[Collected data]
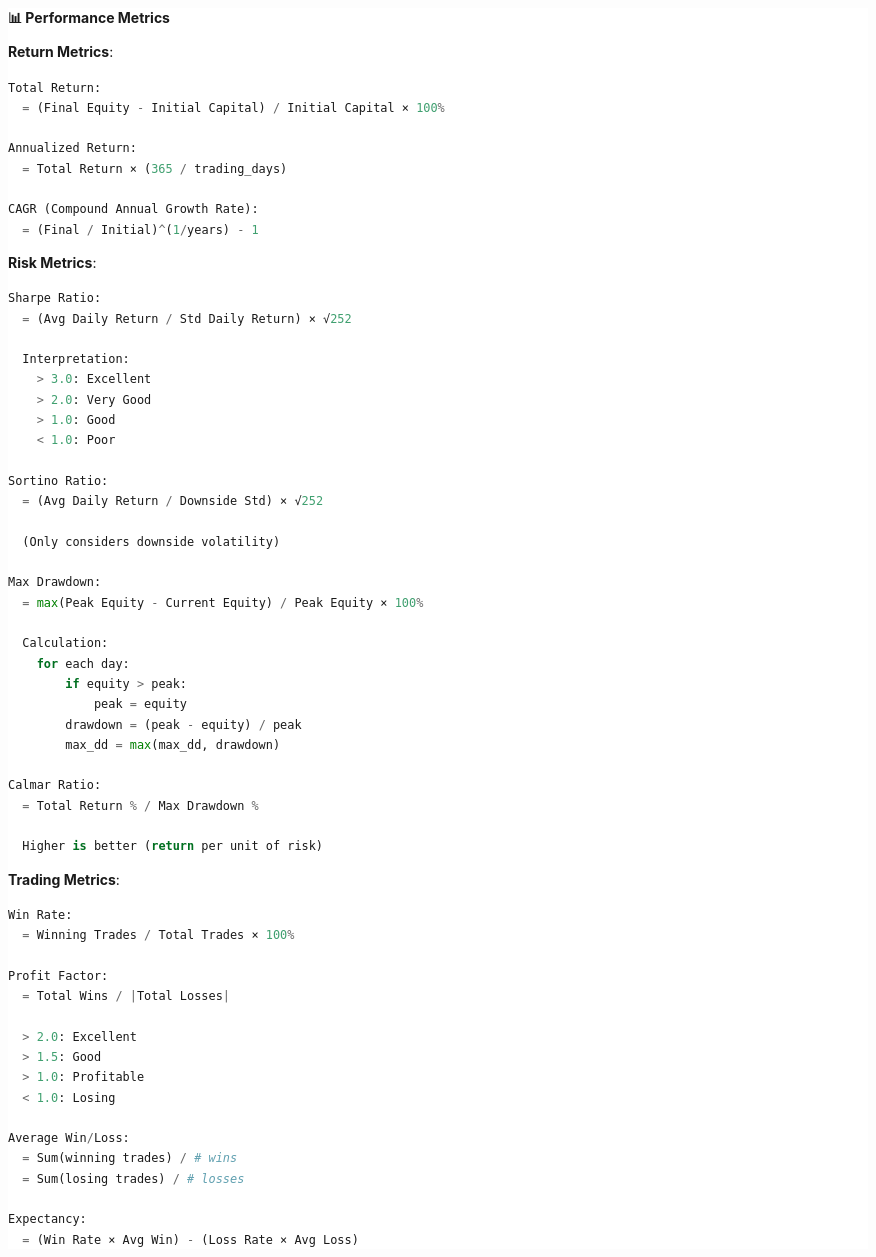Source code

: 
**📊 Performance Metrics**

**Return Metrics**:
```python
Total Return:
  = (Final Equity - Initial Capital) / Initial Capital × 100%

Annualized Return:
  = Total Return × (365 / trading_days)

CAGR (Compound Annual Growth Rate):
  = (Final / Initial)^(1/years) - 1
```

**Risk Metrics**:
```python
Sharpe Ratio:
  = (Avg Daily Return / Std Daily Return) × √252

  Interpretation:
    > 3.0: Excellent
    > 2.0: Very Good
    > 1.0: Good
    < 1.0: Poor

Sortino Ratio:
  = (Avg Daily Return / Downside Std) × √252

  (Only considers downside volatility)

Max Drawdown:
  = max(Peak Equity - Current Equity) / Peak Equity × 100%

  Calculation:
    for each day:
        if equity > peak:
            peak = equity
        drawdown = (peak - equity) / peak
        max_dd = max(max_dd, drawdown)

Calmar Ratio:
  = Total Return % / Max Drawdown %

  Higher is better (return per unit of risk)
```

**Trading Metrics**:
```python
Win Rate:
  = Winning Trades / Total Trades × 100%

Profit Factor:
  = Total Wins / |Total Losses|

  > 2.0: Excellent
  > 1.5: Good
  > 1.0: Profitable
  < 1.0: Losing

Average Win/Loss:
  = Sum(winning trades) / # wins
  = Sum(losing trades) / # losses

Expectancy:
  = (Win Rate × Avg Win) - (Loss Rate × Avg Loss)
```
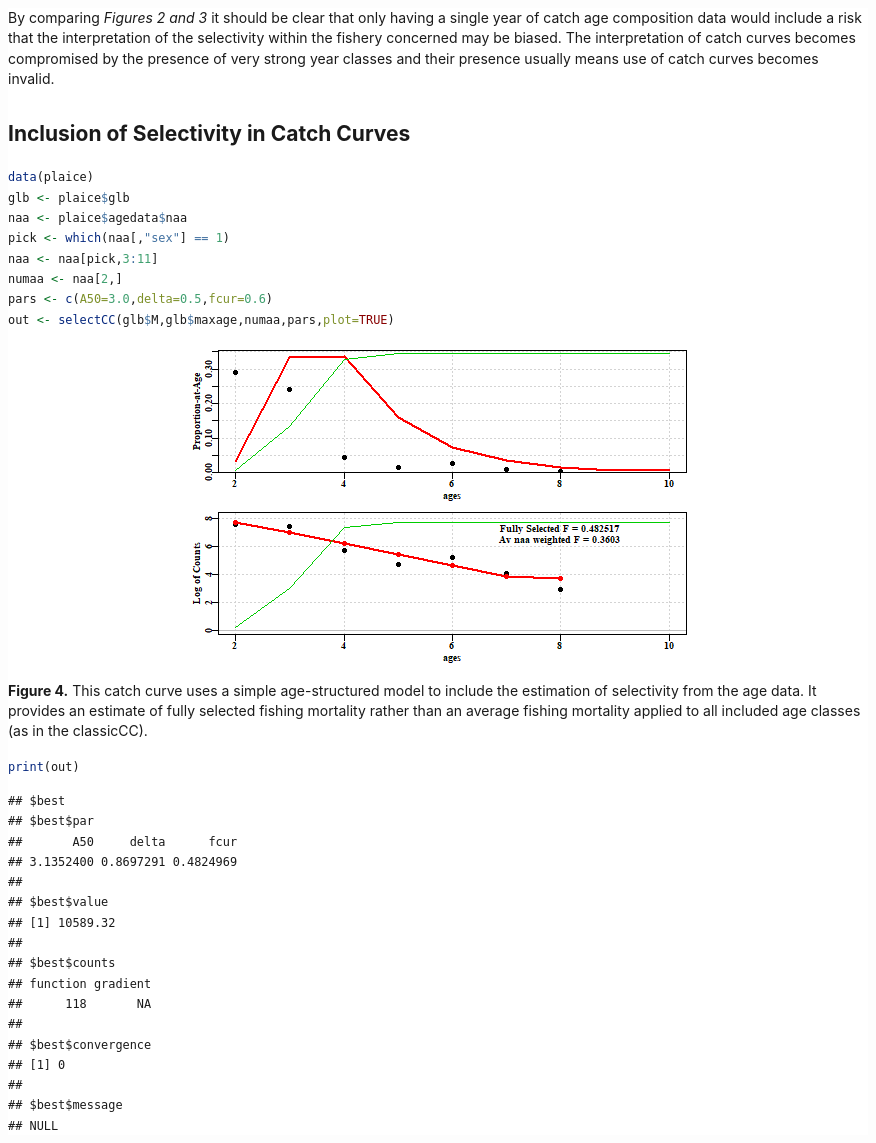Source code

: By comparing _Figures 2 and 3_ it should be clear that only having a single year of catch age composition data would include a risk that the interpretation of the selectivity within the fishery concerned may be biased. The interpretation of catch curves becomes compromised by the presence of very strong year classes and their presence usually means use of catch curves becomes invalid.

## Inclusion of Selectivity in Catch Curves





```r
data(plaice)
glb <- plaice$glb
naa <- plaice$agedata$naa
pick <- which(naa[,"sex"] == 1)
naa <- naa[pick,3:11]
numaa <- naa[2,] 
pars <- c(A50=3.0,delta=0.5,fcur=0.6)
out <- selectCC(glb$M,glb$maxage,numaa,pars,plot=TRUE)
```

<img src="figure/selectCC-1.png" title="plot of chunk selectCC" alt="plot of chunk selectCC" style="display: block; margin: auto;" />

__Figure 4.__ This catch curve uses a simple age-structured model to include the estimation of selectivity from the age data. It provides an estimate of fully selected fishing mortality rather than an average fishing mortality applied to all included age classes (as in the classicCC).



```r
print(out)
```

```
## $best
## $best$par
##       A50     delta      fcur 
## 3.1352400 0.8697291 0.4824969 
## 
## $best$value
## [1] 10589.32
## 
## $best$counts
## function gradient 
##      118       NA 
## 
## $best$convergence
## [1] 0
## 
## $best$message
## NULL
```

--

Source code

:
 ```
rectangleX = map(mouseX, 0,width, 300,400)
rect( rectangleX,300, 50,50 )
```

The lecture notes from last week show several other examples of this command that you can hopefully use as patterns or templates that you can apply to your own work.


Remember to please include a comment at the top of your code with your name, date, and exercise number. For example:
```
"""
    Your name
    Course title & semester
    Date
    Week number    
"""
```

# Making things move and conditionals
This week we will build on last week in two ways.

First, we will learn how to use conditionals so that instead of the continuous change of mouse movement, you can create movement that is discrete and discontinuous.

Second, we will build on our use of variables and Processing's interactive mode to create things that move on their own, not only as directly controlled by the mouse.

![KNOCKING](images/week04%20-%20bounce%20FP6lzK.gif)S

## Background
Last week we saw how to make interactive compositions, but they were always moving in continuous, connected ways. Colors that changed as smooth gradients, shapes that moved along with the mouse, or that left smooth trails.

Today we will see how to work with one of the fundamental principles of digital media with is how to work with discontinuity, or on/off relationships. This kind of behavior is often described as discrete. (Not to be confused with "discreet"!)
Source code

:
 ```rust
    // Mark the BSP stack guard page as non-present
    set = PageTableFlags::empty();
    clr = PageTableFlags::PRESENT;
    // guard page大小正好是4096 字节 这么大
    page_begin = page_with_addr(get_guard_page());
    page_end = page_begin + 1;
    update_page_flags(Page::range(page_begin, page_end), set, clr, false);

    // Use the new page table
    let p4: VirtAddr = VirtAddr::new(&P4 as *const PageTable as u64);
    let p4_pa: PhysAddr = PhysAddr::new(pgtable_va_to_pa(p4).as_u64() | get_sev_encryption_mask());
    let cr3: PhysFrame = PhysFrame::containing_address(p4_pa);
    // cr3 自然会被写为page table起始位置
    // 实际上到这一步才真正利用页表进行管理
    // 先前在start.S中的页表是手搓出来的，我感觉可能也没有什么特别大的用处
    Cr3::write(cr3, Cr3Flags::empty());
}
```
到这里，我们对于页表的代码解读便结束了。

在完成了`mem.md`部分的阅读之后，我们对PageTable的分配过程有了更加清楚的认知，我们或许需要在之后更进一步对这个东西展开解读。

---

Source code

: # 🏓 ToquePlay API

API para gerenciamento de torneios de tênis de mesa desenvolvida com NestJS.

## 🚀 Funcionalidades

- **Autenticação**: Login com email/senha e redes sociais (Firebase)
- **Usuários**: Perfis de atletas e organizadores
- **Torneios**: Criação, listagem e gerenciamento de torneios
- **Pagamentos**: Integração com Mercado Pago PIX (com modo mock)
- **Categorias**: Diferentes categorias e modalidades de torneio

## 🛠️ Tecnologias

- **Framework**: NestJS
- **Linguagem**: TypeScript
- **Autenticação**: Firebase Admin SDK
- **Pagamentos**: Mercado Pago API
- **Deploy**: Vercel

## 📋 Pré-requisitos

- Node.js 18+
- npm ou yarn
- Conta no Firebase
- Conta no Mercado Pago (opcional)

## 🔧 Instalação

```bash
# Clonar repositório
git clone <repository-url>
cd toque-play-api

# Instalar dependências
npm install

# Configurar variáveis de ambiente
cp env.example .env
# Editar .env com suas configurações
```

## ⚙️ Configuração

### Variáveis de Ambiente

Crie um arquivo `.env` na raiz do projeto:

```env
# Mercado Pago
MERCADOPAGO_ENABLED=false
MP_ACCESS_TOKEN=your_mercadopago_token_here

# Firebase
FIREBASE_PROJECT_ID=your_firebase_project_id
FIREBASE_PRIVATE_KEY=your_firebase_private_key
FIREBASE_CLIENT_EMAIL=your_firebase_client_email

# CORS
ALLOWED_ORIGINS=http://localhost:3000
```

## TASK GOAL
The number of lines in the data that contain the word "Final" is all that should be stated.

## EXERCISE OUTPUT
2